This assignment is due at the beginning of lecture on Monday, 16 Feb.

In lecture we've shown how an n^th-order ode can be recast as a system of n 1^st-order ode. In these 4 problems, you'll be translating the ode given into a single line of MATLAB code. I'll give an example first:

• The 2^nd-order ode d²x/dt² = -ω²x for a simple harmonic oscillator
• can be recast as dx/dt = v and dv/dt = -ω²x
• a MATLAB vector can then be constructed to represent the variables, figuratively, as y = [ x ; v ]
• and the ode can be written, literally, in MATLAB as dydx = [ y(2) ; -omega^2 * y(1) ];

1. In simulating a bicyclist capable of constant power output P, we find dv/dt = F/m, with F_b = P/v & F_drag = -av - bv². (This is a 1^st-order ode problem, so do not assume F = md²x/dt².)
   Figurative: y = v
   MATLAB: dydt = 1/m*( P/v - a*v - b*v^2);
   
   Note that since this is a scalar problem, the brackets are unnecessary.

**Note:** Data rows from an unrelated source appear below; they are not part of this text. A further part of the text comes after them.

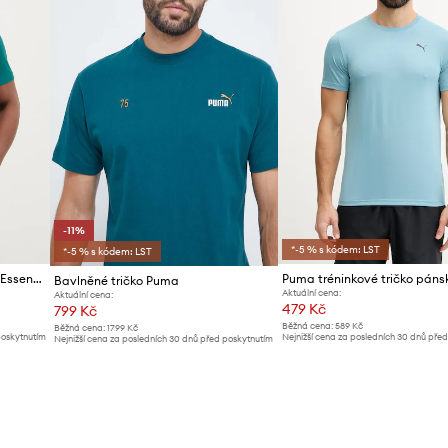
-11%
*-5 % s kódem: LST
*-5 % s kódem: LST
Puma tričko pánské bavlněné Essential Logo
Bavlněné tričko Puma
Aktuální cena:
Aktuální cena:
479 Kč
799 Kč
Běžná cena:
589 Kč
Běžná cena:
1799 Kč
poskytnutím
Nejnižší cena za posledních 30 dnů pře
Nejnižší cena za posledních 30 dnů před poskytnutím
slevy:
509 Kč
slevy:
899 Kč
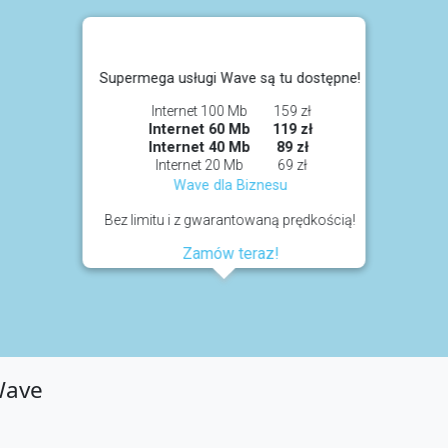
Supermega usługi Wave są tu dostępne!
Internet 100 Mb
159 zł
Internet 60 Mb
119 zł
Internet 40 Mb
89 zł
Internet 20 Mb
69 zł
Wave dla Biznesu
Bez limitu i z gwarantowaną prędkością!
Zamów teraz!
Wave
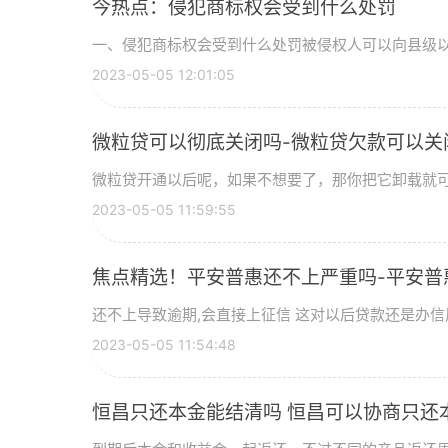
今热点：侵犯商标权会受到什么处罚
一、侵犯商标权会受到什么处罚被侵权人可以向县级以上
2023-05-05 12:01:05
微粒贷可以彻底关闭吗-微粒贷欠款可以关
微粒贷开通以后呢，如果不想要了，那你把它卸载就可以
2023-05-05 11:59:55
焦点精选！平安普惠还不上严重吗-平安普
还不上导致逾期,会直接上征信 这对以后贷款还是办信用
2023-05-05 11:54:48
恒昌只还本金能结清吗 恒昌可以协商只还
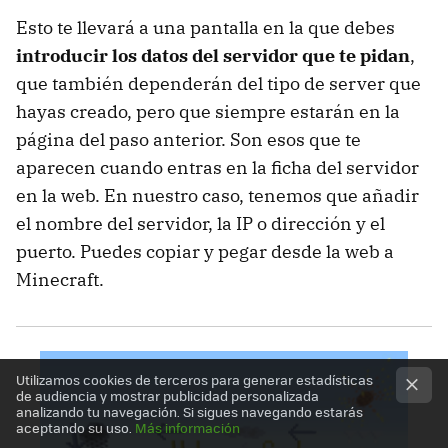
Esto te llevará a una pantalla en la que debes
introducir los datos del servidor que te pidan
,
que también dependerán del tipo de server que
hayas creado, pero que siempre estarán en la
página del paso anterior. Son esos que te
aparecen cuando entras en la ficha del servidor
en la web. En nuestro caso, tenemos que añadir
el nombre del servidor, la IP o dirección y el
puerto. Puedes copiar y pegar desde la web a
Minecraft.
Utilizamos cookies de terceros para generar estadísticas
de audiencia y mostrar publicidad personalizada
analizando tu navegación. Si sigues navegando estarás
aceptando su uso.
Más información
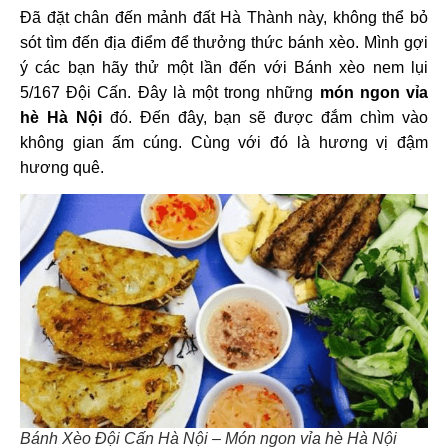
Đã đặt chân đến mảnh đất Hà Thành này, không thể bỏ
sót tìm đến địa điểm để thưởng thức bánh xèo. Mình gợi
ý các bạn hãy thử một lần đến với
Bánh xèo nem lụi
5/167 Đội Cấn
. Đây là một trong những
món ngon vỉa
hè Hà Nội
đó. Đến đây, bạn sẽ được đắm chìm vào
không gian ấm cúng. Cùng với đó là hương vị đậm
hương quê.
Bánh Xèo Đội Cấn Hà Nội – Món ngon vỉa hè Hà Nội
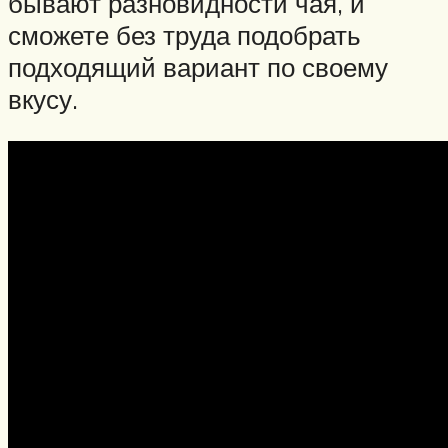
бывают разновидности чая, и
сможете без труда подобрать
подходящий вариант по своему
вкусу.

2. A damped, non-linear simple pendulum has an equation of motion d²θ/dt² = -Ω² sin θ - q dθ/dt.
   Figurative:
   y = [
   th
   w
   ]
   
   MATLAB:
   dydt = [
   y(2)
   -Omega^2*sin(th) - q*y(2)
   ];



3. For a mass m in free fall without air resistance near the surface of a planet, we find F_x = 0 & F_y = -mg. (Here you do need to recognize that this is a system of 2^nd-order ode.)
   Figurative:
   y = [
   y
   v_y
   ]
   
   MATLAB:
   dydt = [
   y(2)
   -g
   ];



4. In projectile motion, one might find equations of motion for the projectile as F_x = -mbvv_x & F_y = -mg -mbvv_y. (Here v is the magnitude of the velocity vector and v_i are its components.)
   Figurative:
   y = [
   x
   y
   v_x
   v_y
   ]
   
   MATLAB:
   vx = y(3);
   vy = y(4);
   magV = sqrt(vx^2 + vy^2);
   dydt = [
   vx
   vy
   -(b*magV*vx)/m
   -g - (b*magV*vy)/m
   ];